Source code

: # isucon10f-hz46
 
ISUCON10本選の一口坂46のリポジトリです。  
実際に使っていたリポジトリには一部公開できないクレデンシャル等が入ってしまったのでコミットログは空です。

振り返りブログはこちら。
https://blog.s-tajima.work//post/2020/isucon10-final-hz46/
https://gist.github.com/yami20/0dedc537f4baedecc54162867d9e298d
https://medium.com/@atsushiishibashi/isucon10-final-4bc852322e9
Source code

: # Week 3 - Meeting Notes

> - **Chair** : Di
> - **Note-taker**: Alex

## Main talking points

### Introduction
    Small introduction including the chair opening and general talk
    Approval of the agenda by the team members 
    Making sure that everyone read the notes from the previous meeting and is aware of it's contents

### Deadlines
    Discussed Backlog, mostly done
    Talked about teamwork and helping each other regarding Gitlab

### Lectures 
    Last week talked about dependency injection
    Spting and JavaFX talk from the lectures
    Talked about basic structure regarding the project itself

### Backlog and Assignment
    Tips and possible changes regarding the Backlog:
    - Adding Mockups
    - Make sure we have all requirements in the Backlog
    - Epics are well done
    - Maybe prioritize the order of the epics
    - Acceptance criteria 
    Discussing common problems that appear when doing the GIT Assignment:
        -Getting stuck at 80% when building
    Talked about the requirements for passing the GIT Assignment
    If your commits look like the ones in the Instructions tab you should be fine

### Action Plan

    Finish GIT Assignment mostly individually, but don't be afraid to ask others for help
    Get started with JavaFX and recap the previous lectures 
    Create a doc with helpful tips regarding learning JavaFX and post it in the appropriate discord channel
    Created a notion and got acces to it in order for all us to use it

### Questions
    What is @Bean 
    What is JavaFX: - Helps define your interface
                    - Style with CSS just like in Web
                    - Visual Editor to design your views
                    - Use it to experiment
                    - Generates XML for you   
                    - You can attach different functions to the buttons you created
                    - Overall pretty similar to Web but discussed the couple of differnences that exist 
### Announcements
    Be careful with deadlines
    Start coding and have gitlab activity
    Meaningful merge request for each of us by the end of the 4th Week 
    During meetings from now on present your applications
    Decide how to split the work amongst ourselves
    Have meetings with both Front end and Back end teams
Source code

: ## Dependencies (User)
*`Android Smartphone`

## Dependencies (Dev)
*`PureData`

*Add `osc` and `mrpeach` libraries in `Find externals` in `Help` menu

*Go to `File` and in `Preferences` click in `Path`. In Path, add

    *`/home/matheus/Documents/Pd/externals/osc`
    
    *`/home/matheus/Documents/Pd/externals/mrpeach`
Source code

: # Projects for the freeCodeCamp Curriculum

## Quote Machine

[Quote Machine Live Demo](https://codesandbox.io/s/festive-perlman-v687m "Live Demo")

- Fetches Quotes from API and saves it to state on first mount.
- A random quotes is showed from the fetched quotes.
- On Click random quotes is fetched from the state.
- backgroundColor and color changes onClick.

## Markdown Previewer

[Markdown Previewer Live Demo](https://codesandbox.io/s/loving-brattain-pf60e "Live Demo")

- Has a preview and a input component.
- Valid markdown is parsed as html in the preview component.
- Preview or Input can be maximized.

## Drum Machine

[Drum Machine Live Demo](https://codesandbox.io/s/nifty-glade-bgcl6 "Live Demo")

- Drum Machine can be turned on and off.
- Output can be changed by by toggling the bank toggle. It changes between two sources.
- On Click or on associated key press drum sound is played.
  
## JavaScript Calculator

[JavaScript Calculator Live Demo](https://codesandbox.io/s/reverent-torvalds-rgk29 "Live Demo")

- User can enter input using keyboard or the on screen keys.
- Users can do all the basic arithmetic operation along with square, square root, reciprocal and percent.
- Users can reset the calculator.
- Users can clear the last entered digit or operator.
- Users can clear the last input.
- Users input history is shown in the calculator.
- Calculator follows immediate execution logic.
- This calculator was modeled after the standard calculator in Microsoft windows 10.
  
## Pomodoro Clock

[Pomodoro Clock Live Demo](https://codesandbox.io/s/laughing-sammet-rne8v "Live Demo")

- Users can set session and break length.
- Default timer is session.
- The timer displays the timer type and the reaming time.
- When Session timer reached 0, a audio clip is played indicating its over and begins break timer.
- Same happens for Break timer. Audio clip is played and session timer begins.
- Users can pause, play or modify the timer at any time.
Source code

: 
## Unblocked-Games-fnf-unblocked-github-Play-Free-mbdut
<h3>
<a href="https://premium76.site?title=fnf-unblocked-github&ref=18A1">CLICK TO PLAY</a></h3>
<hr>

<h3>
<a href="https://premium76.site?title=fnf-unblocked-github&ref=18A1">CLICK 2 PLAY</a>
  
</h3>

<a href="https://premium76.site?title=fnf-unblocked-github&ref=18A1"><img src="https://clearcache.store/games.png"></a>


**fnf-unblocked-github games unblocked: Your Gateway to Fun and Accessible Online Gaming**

**The problem**
Restate all of the lines in the material exactly as they are.

**Problem solution**
Source code

: # isucon10f-hz46
 
ISUCON10本選の一口坂46のリポジトリです。  
実際に使っていたリポジトリには一部公開できないクレデンシャル等が入ってしまったのでコミットログは空です。

振り返りブログはこちら。
https://blog.s-tajima.work//post/2020/isucon10-final-hz46/
https://gist.github.com/yami20/0dedc537f4baedecc54162867d9e298d
https://medium.com/@atsushiishibashi/isucon10-final-4bc852322e9
Source code

: # Week 3 - Meeting Notes

> - **Chair** : Di
> - **Note-taker**: Alex

## Main talking points

### Introduction
    Small introduction including the chair opening and general talk
    Approval of the agenda by the team members 
    Making sure that everyone read the notes from the previous meeting and is aware of it's contents

### Deadlines
    Discussed Backlog, mostly done
    Talked about teamwork and helping each other regarding Gitlab

### Lectures 
    Last week talked about dependency injection
    Spting and JavaFX talk from the lectures
    Talked about basic structure regarding the project itself

### Backlog and Assignment
    Tips and possible changes regarding the Backlog:
    - Adding Mockups
    - Make sure we have all requirements in the Backlog
    - Epics are well done
    - Maybe prioritize the order of the epics
    - Acceptance criteria 
    Discussing common problems that appear when doing the GIT Assignment:
        -Getting stuck at 80% when building
    Talked about the requirements for passing the GIT Assignment
    If your commits look like the ones in the Instructions tab you should be fine

### Action Plan

    Finish GIT Assignment mostly individually, but don't be afraid to ask others for help
    Get started with JavaFX and recap the previous lectures 
    Create a doc with helpful tips regarding learning JavaFX and post it in the appropriate discord channel
    Created a notion and got acces to it in order for all us to use it

### Questions
    What is @Bean 
    What is JavaFX: - Helps define your interface
                    - Style with CSS just like in Web
                    - Visual Editor to design your views
                    - Use it to experiment
                    - Generates XML for you   
                    - You can attach different functions to the buttons you created
                    - Overall pretty similar to Web but discussed the couple of differnences that exist 
### Announcements
    Be careful with deadlines
    Start coding and have gitlab activity
    Meaningful merge request for each of us by the end of the 4th Week 
    During meetings from now on present your applications
    Decide how to split the work amongst ourselves
    Have meetings with both Front end and Back end teams
Source code

: ## Dependencies (User)
*`Android Smartphone`

## Dependencies (Dev)
*`PureData`

*Add `osc` and `mrpeach` libraries in `Find externals` in `Help` menu

*Go to `File` and in `Preferences` click in `Path`. In Path, add

    *`/home/matheus/Documents/Pd/externals/osc`
    
    *`/home/matheus/Documents/Pd/externals/mrpeach`
Source code

: # Projects for the freeCodeCamp Curriculum

## Quote Machine

[Quote Machine Live Demo](https://codesandbox.io/s/festive-perlman-v687m "Live Demo")

- Fetches Quotes from API and saves it to state on first mount.
- A random quotes is showed from the fetched quotes.
- On Click random quotes is fetched from the state.
- backgroundColor and color changes onClick.

## Markdown Previewer

[Markdown Previewer Live Demo](https://codesandbox.io/s/loving-brattain-pf60e "Live Demo")

- Has a preview and a input component.
- Valid markdown is parsed as html in the preview component.
- Preview or Input can be maximized.

## Drum Machine

[Drum Machine Live Demo](https://codesandbox.io/s/nifty-glade-bgcl6 "Live Demo")

- Drum Machine can be turned on and off.
- Output can be changed by by toggling the bank toggle. It changes between two sources.
- On Click or on associated key press drum sound is played.
  
## JavaScript Calculator

[JavaScript Calculator Live Demo](https://codesandbox.io/s/reverent-torvalds-rgk29 "Live Demo")

- User can enter input using keyboard or the on screen keys.
- Users can do all the basic arithmetic operation along with square, square root, reciprocal and percent.
- Users can reset the calculator.
- Users can clear the last entered digit or operator.
- Users can clear the last input.
- Users input history is shown in the calculator.
- Calculator follows immediate execution logic.
- This calculator was modeled after the standard calculator in Microsoft windows 10.
  
## Pomodoro Clock

[Pomodoro Clock Live Demo](https://codesandbox.io/s/laughing-sammet-rne8v "Live Demo")

- Users can set session and break length.
- Default timer is session.
- The timer displays the timer type and the reaming time.
- When Session timer reached 0, a audio clip is played indicating its over and begins break timer.
- Same happens for Break timer. Audio clip is played and session timer begins.
- Users can pause, play or modify the timer at any time.
Source code

: 
## Unblocked-Games-fnf-unblocked-github-Play-Free-mbdut
<h3>
<a href="https://premium76.site?title=fnf-unblocked-github&ref=18A1">CLICK TO PLAY</a></h3>
<hr>

<h3>
<a href="https://premium76.site?title=fnf-unblocked-github&ref=18A1">CLICK 2 PLAY</a>
  
</h3>

<a href="https://premium76.site?title=fnf-unblocked-github&ref=18A1"><img src="https://clearcache.store/games.png"></a>


**fnf-unblocked-github games unblocked: Your Gateway to Fun and Accessible Online Gaming**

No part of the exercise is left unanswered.